=== Begin Enclosure ===

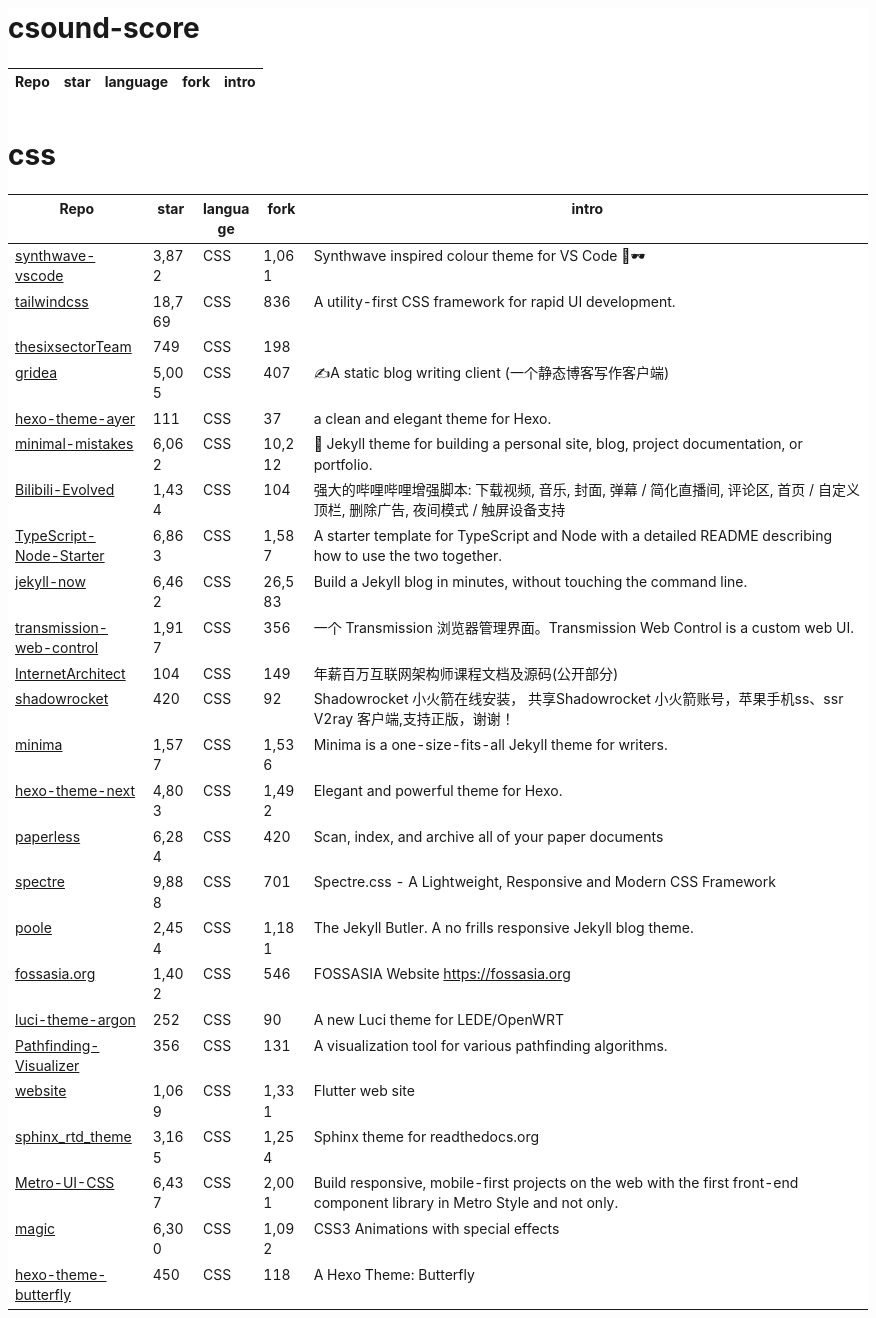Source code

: 

# csound-score

Repo|star|language|fork|intro
-|-|-|-|-



# css

Repo|star|language|fork|intro
-|-|-|-|-
[synthwave-vscode](https://github.com/robb0wen/synthwave-vscode)|3,872|CSS|1,061|Synthwave inspired colour theme for VS Code 🌅🕶
[tailwindcss](https://github.com/tailwindcss/tailwindcss)|18,769|CSS|836|A utility-first CSS framework for rapid UI development.
[thesixsectorTeam](https://github.com/canxin0523/thesixsectorTeam)|749|CSS|198|
[gridea](https://github.com/getgridea/gridea)|5,005|CSS|407|✍️A static blog writing client (一个静态博客写作客户端)
[hexo-theme-ayer](https://github.com/Shen-Yu/hexo-theme-ayer)|111|CSS|37|a clean and elegant theme for Hexo.
[minimal-mistakes](https://github.com/mmistakes/minimal-mistakes)|6,062|CSS|10,212|📐 Jekyll theme for building a personal site, blog, project documentation, or portfolio.
[Bilibili-Evolved](https://github.com/the1812/Bilibili-Evolved)|1,434|CSS|104|强大的哔哩哔哩增强脚本: 下载视频, 音乐, 封面, 弹幕 / 简化直播间, 评论区, 首页 / 自定义顶栏, 删除广告, 夜间模式 / 触屏设备支持
[TypeScript-Node-Starter](https://github.com/microsoft/TypeScript-Node-Starter)|6,863|CSS|1,587|A starter template for TypeScript and Node with a detailed README describing how to use the two together.
[jekyll-now](https://github.com/barryclark/jekyll-now)|6,462|CSS|26,583|Build a Jekyll blog in minutes, without touching the command line.
[transmission-web-control](https://github.com/ronggang/transmission-web-control)|1,917|CSS|356|一个 Transmission 浏览器管理界面。Transmission Web Control is a custom web UI.
[InternetArchitect](https://github.com/bjmashibing/InternetArchitect)|104|CSS|149|年薪百万互联网架构师课程文档及源码(公开部分)
[shadowrocket](https://github.com/v2ss/shadowrocket)|420|CSS|92|Shadowrocket 小火箭在线安装， 共享Shadowrocket 小火箭账号，苹果手机ss、ssr V2ray 客户端,支持正版，谢谢！
[minima](https://github.com/jekyll/minima)|1,577|CSS|1,536|Minima is a one-size-fits-all Jekyll theme for writers.
[hexo-theme-next](https://github.com/theme-next/hexo-theme-next)|4,803|CSS|1,492|Elegant and powerful theme for Hexo.
[paperless](https://github.com/the-paperless-project/paperless)|6,284|CSS|420|Scan, index, and archive all of your paper documents
[spectre](https://github.com/picturepan2/spectre)|9,888|CSS|701|Spectre.css - A Lightweight, Responsive and Modern CSS Framework
[poole](https://github.com/poole/poole)|2,454|CSS|1,181|The Jekyll Butler. A no frills responsive Jekyll blog theme.
[fossasia.org](https://github.com/fossasia/fossasia.org)|1,402|CSS|546|FOSSASIA Website https://fossasia.org
[luci-theme-argon](https://github.com/jerrykuku/luci-theme-argon)|252|CSS|90|A new Luci theme for LEDE/OpenWRT
[Pathfinding-Visualizer](https://github.com/clementmihailescu/Pathfinding-Visualizer)|356|CSS|131|A visualization tool for various pathfinding algorithms.
[website](https://github.com/flutter/website)|1,069|CSS|1,331|Flutter web site
[sphinx_rtd_theme](https://github.com/readthedocs/sphinx_rtd_theme)|3,165|CSS|1,254|Sphinx theme for readthedocs.org
[Metro-UI-CSS](https://github.com/olton/Metro-UI-CSS)|6,437|CSS|2,001|Build responsive, mobile-first projects on the web with the first front-end component library in Metro Style and not only.
[magic](https://github.com/miniMAC/magic)|6,300|CSS|1,092|CSS3 Animations with special effects
[hexo-theme-butterfly](https://github.com/jerryc127/hexo-theme-butterfly)|450|CSS|118|A Hexo Theme: Butterfly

=== End Enclosure ===

Exercise prompt: With the pictures removed, repeat the listing above exactly as it stands.

Task result:
Source code

: 

# csound-score

Repo|star|language|fork|intro
-|-|-|-|-



# css

Repo|star|language|fork|intro
-|-|-|-|-
[synthwave-vscode](https://github.com/robb0wen/synthwave-vscode)|3,872|CSS|1,061|Synthwave inspired colour theme for VS Code 🌅🕶
[tailwindcss](https://github.com/tailwindcss/tailwindcss)|18,769|CSS|836|A utility-first CSS framework for rapid UI development.
[thesixsectorTeam](https://github.com/canxin0523/thesixsectorTeam)|749|CSS|198|
[gridea](https://github.com/getgridea/gridea)|5,005|CSS|407|✍️A static blog writing client (一个静态博客写作客户端)
[hexo-theme-ayer](https://github.com/Shen-Yu/hexo-theme-ayer)|111|CSS|37|a clean and elegant theme for Hexo.
[minimal-mistakes](https://github.com/mmistakes/minimal-mistakes)|6,062|CSS|10,212|📐 Jekyll theme for building a personal site, blog, project documentation, or portfolio.
[Bilibili-Evolved](https://github.com/the1812/Bilibili-Evolved)|1,434|CSS|104|强大的哔哩哔哩增强脚本: 下载视频, 音乐, 封面, 弹幕 / 简化直播间, 评论区, 首页 / 自定义顶栏, 删除广告, 夜间模式 / 触屏设备支持
[TypeScript-Node-Starter](https://github.com/microsoft/TypeScript-Node-Starter)|6,863|CSS|1,587|A starter template for TypeScript and Node with a detailed README describing how to use the two together.
[jekyll-now](https://github.com/barryclark/jekyll-now)|6,462|CSS|26,583|Build a Jekyll blog in minutes, without touching the command line.
[transmission-web-control](https://github.com/ronggang/transmission-web-control)|1,917|CSS|356|一个 Transmission 浏览器管理界面。Transmission Web Control is a custom web UI.
[InternetArchitect](https://github.com/bjmashibing/InternetArchitect)|104|CSS|149|年薪百万互联网架构师课程文档及源码(公开部分)
[shadowrocket](https://github.com/v2ss/shadowrocket)|420|CSS|92|Shadowrocket 小火箭在线安装， 共享Shadowrocket 小火箭账号，苹果手机ss、ssr V2ray 客户端,支持正版，谢谢！
[minima](https://github.com/jekyll/minima)|1,577|CSS|1,536|Minima is a one-size-fits-all Jekyll theme for writers.
[hexo-theme-next](https://github.com/theme-next/hexo-theme-next)|4,803|CSS|1,492|Elegant and powerful theme for Hexo.
[paperless](https://github.com/the-paperless-project/paperless)|6,284|CSS|420|Scan, index, and archive all of your paper documents
[spectre](https://github.com/picturepan2/spectre)|9,888|CSS|701|Spectre.css - A Lightweight, Responsive and Modern CSS Framework
[poole](https://github.com/poole/poole)|2,454|CSS|1,181|The Jekyll Butler. A no frills responsive Jekyll blog theme.
[fossasia.org](https://github.com/fossasia/fossasia.org)|1,402|CSS|546|FOSSASIA Website https://fossasia.org
[luci-theme-argon](https://github.com/jerrykuku/luci-theme-argon)|252|CSS|90|A new Luci theme for LEDE/OpenWRT
[Pathfinding-Visualizer](https://github.com/clementmihailescu/Pathfinding-Visualizer)|356|CSS|131|A visualization tool for various pathfinding algorithms.
[website](https://github.com/flutter/website)|1,069|CSS|1,331|Flutter web site
[sphinx_rtd_theme](https://github.com/readthedocs/sphinx_rtd_theme)|3,165|CSS|1,254|Sphinx theme for readthedocs.org
[Metro-UI-CSS](https://github.com/olton/Metro-UI-CSS)|6,437|CSS|2,001|Build responsive, mobile-first projects on the web with the first front-end component library in Metro Style and not only.
[magic](https://github.com/miniMAC/magic)|6,300|CSS|1,092|CSS3 Animations with special effects
[hexo-theme-butterfly](https://github.com/jerryc127/hexo-theme-butterfly)|450|CSS|118|A Hexo Theme: Butterfly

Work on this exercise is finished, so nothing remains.